---------- Records ----------

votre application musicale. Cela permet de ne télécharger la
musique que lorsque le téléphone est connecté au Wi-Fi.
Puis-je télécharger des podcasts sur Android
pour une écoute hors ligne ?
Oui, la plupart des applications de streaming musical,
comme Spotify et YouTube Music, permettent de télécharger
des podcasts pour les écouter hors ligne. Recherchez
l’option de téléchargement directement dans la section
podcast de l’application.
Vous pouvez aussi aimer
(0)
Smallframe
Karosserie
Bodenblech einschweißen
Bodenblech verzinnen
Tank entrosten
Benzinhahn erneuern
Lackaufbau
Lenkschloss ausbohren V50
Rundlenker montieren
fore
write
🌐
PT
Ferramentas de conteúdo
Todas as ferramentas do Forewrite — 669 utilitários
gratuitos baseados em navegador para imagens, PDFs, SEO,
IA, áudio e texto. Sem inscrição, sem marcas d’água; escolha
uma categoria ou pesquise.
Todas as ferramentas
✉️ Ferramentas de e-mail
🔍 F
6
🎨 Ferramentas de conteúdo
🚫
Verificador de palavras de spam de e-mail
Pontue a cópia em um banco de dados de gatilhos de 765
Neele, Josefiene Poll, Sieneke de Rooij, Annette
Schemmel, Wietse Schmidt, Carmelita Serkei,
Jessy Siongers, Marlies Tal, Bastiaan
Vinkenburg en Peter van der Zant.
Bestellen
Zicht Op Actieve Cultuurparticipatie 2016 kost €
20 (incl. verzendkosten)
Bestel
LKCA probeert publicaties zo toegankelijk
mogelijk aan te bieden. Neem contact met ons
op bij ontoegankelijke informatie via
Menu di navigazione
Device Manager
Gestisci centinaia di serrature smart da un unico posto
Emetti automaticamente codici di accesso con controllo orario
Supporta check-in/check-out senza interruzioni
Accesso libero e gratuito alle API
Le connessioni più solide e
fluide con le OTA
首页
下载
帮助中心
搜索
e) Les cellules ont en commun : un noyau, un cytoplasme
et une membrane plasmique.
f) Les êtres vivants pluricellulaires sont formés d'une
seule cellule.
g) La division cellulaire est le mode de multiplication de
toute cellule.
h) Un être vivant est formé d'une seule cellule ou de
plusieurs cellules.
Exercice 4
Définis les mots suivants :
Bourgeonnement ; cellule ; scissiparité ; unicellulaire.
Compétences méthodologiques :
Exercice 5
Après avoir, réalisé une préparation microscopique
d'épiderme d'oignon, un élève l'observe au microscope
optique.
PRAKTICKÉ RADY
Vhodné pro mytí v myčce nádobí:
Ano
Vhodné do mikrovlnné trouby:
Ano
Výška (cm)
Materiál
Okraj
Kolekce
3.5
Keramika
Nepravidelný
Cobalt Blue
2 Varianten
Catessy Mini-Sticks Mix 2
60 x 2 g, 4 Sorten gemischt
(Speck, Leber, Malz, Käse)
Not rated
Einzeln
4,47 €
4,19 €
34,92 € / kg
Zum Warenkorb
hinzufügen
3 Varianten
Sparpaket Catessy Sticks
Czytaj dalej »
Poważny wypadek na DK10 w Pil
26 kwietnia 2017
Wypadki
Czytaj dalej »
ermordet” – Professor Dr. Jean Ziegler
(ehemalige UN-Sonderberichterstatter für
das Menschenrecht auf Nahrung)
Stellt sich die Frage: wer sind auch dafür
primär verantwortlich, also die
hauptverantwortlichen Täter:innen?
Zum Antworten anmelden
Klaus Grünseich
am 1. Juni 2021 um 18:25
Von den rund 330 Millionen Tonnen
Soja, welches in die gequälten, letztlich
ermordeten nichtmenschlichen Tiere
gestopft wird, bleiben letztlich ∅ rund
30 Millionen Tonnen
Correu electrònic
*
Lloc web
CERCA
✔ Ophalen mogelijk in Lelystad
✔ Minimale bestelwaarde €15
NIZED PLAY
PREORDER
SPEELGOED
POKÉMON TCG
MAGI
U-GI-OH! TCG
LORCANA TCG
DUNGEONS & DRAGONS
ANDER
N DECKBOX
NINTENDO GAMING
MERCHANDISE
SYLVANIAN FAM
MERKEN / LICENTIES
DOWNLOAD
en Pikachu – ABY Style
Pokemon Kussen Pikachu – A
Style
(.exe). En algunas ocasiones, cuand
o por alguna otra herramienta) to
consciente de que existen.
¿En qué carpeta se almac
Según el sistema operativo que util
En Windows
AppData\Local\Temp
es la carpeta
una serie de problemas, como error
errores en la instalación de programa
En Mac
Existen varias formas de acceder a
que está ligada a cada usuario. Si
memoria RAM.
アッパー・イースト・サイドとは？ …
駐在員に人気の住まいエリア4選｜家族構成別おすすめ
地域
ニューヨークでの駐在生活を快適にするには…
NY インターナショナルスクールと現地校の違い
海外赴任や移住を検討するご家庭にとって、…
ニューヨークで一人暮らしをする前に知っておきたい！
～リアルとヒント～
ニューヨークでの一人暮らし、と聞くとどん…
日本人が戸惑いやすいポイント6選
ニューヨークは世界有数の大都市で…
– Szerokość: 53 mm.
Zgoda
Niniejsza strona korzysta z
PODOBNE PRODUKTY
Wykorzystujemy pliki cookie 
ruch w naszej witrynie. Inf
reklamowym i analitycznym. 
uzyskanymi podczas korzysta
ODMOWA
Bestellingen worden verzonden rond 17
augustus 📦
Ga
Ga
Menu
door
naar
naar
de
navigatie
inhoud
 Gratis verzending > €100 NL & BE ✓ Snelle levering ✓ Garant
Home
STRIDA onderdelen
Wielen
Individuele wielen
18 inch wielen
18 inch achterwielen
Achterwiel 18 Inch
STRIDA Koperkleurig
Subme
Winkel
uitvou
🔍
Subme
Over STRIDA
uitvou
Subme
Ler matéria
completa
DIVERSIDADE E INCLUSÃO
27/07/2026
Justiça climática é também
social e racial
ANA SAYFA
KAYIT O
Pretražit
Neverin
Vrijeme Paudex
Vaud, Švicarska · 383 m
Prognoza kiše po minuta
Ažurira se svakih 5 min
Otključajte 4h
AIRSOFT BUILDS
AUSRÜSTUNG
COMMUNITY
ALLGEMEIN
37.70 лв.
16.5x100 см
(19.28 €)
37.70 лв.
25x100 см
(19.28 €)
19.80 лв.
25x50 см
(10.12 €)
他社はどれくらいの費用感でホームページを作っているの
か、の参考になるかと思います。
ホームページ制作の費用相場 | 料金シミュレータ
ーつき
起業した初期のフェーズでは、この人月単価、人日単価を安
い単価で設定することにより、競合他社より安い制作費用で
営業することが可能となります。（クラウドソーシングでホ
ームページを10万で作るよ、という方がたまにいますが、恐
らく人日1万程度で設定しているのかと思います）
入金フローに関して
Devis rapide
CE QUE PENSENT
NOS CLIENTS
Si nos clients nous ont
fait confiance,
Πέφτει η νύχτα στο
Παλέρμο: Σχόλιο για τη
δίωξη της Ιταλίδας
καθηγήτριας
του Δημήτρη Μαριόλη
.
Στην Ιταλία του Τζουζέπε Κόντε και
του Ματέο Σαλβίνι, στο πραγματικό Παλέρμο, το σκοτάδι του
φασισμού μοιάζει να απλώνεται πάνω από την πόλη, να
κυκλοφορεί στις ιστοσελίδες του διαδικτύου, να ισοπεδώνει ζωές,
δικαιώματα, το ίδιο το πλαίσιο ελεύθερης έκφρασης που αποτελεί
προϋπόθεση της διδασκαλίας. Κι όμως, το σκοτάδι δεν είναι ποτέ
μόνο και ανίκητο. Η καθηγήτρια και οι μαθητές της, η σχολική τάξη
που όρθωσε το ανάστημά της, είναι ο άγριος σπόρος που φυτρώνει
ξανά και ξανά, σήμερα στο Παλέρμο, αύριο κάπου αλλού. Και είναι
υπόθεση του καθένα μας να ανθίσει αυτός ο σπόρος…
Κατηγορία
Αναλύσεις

----------

Your goal: Reply with a lone number, the count of lines in the data that include the string "είναι".

Finished exercise: 3